### Material to process
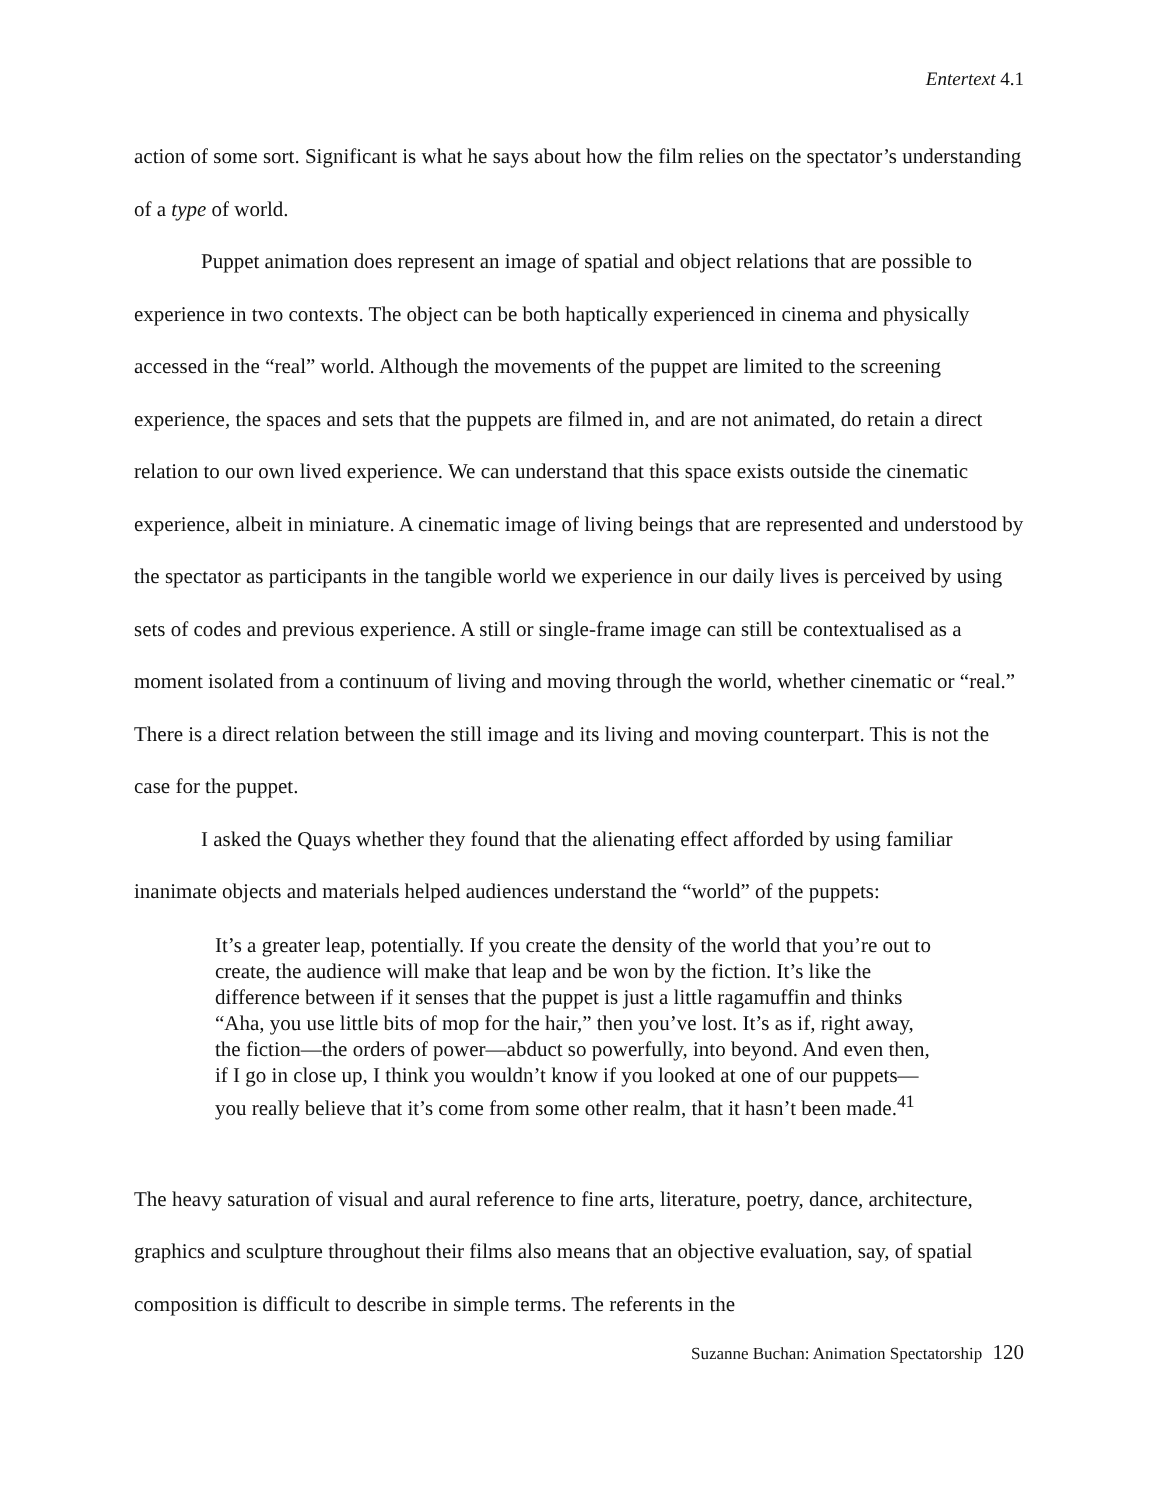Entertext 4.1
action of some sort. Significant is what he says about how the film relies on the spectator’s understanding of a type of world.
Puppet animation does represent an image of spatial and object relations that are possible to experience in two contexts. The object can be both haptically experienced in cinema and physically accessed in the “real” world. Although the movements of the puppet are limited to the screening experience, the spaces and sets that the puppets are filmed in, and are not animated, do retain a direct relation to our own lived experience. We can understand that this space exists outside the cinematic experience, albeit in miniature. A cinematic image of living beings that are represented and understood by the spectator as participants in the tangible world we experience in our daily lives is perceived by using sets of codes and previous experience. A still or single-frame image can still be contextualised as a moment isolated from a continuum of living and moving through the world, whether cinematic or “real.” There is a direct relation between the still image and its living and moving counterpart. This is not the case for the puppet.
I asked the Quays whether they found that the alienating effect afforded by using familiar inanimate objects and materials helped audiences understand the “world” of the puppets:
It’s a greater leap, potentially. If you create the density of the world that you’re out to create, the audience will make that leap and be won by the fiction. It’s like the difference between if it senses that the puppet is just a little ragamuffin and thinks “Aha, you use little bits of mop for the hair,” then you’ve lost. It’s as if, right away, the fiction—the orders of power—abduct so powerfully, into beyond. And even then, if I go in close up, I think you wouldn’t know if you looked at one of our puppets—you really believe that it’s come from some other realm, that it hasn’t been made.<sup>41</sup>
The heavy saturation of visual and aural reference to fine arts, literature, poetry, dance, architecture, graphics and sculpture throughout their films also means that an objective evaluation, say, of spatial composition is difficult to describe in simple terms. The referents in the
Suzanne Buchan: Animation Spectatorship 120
--
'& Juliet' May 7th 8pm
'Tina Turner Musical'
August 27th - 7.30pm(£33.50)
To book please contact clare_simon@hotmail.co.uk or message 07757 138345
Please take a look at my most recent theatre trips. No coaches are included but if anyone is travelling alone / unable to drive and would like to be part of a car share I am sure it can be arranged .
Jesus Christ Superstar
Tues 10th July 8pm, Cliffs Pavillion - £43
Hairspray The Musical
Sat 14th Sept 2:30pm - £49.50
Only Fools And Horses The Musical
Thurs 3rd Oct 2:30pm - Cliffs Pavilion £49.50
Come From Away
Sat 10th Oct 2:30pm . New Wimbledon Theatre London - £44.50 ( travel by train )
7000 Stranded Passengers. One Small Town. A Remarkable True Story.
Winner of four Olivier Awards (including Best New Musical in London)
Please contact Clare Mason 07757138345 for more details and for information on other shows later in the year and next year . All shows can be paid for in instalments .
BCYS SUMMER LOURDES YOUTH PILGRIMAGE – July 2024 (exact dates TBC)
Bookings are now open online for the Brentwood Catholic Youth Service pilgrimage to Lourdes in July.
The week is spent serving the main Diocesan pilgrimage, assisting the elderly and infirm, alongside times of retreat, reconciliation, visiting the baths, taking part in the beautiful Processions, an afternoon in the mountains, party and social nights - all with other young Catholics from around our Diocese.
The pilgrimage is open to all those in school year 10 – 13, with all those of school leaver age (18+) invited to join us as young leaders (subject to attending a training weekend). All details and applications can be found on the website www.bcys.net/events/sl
--
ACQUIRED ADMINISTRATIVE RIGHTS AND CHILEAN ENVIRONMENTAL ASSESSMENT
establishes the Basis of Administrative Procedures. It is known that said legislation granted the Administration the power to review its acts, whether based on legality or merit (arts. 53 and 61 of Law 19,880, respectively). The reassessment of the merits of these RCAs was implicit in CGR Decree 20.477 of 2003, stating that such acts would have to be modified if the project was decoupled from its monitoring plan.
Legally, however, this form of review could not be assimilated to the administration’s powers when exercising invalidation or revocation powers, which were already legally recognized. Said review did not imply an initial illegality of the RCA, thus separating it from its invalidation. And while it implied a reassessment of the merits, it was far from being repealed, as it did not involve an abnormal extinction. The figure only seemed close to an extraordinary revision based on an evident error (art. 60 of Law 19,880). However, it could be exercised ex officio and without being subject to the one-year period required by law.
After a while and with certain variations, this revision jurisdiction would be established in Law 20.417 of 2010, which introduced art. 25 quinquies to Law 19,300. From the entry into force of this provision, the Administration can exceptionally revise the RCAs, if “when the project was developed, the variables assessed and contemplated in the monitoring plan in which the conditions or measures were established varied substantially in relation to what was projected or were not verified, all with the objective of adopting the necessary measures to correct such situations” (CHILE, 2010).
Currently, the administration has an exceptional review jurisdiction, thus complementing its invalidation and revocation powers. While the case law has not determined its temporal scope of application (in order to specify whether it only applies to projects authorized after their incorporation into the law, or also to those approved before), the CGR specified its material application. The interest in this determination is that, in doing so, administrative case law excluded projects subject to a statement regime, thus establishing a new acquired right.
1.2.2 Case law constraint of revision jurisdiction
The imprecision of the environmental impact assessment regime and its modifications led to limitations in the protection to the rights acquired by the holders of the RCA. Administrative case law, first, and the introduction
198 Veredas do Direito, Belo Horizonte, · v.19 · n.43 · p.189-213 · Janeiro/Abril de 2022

### Work item
Find the string "subject" in the entries above and return each line that holds it.

### Solution to the problem
The pilgrimage is open to all those in school year 10 – 13, with all those of school leaver age (18+) invited to join us as young leaders (subject to attending a training weekend). All details and applications can be found on the website www.bcys.net/events/sl
Legally, however, this form of review could not be assimilated to the administration’s powers when exercising invalidation or revocation powers, which were already legally recognized. Said review did not imply an initial illegality of the RCA, thus separating it from its invalidation. And while it implied a reassessment of the merits, it was far from being repealed, as it did not involve an abnormal extinction. The figure only seemed close to an extraordinary revision based on an evident error (art. 60 of Law 19,880). However, it could be exercised ex officio and without being subject to the one-year period required by law.
Currently, the administration has an exceptional review jurisdiction, thus complementing its invalidation and revocation powers. While the case law has not determined its temporal scope of application (in order to specify whether it only applies to projects authorized after their incorporation into the law, or also to those approved before), the CGR specified its material application. The interest in this determination is that, in doing so, administrative case law excluded projects subject to a statement regime, thus establishing a new acquired right.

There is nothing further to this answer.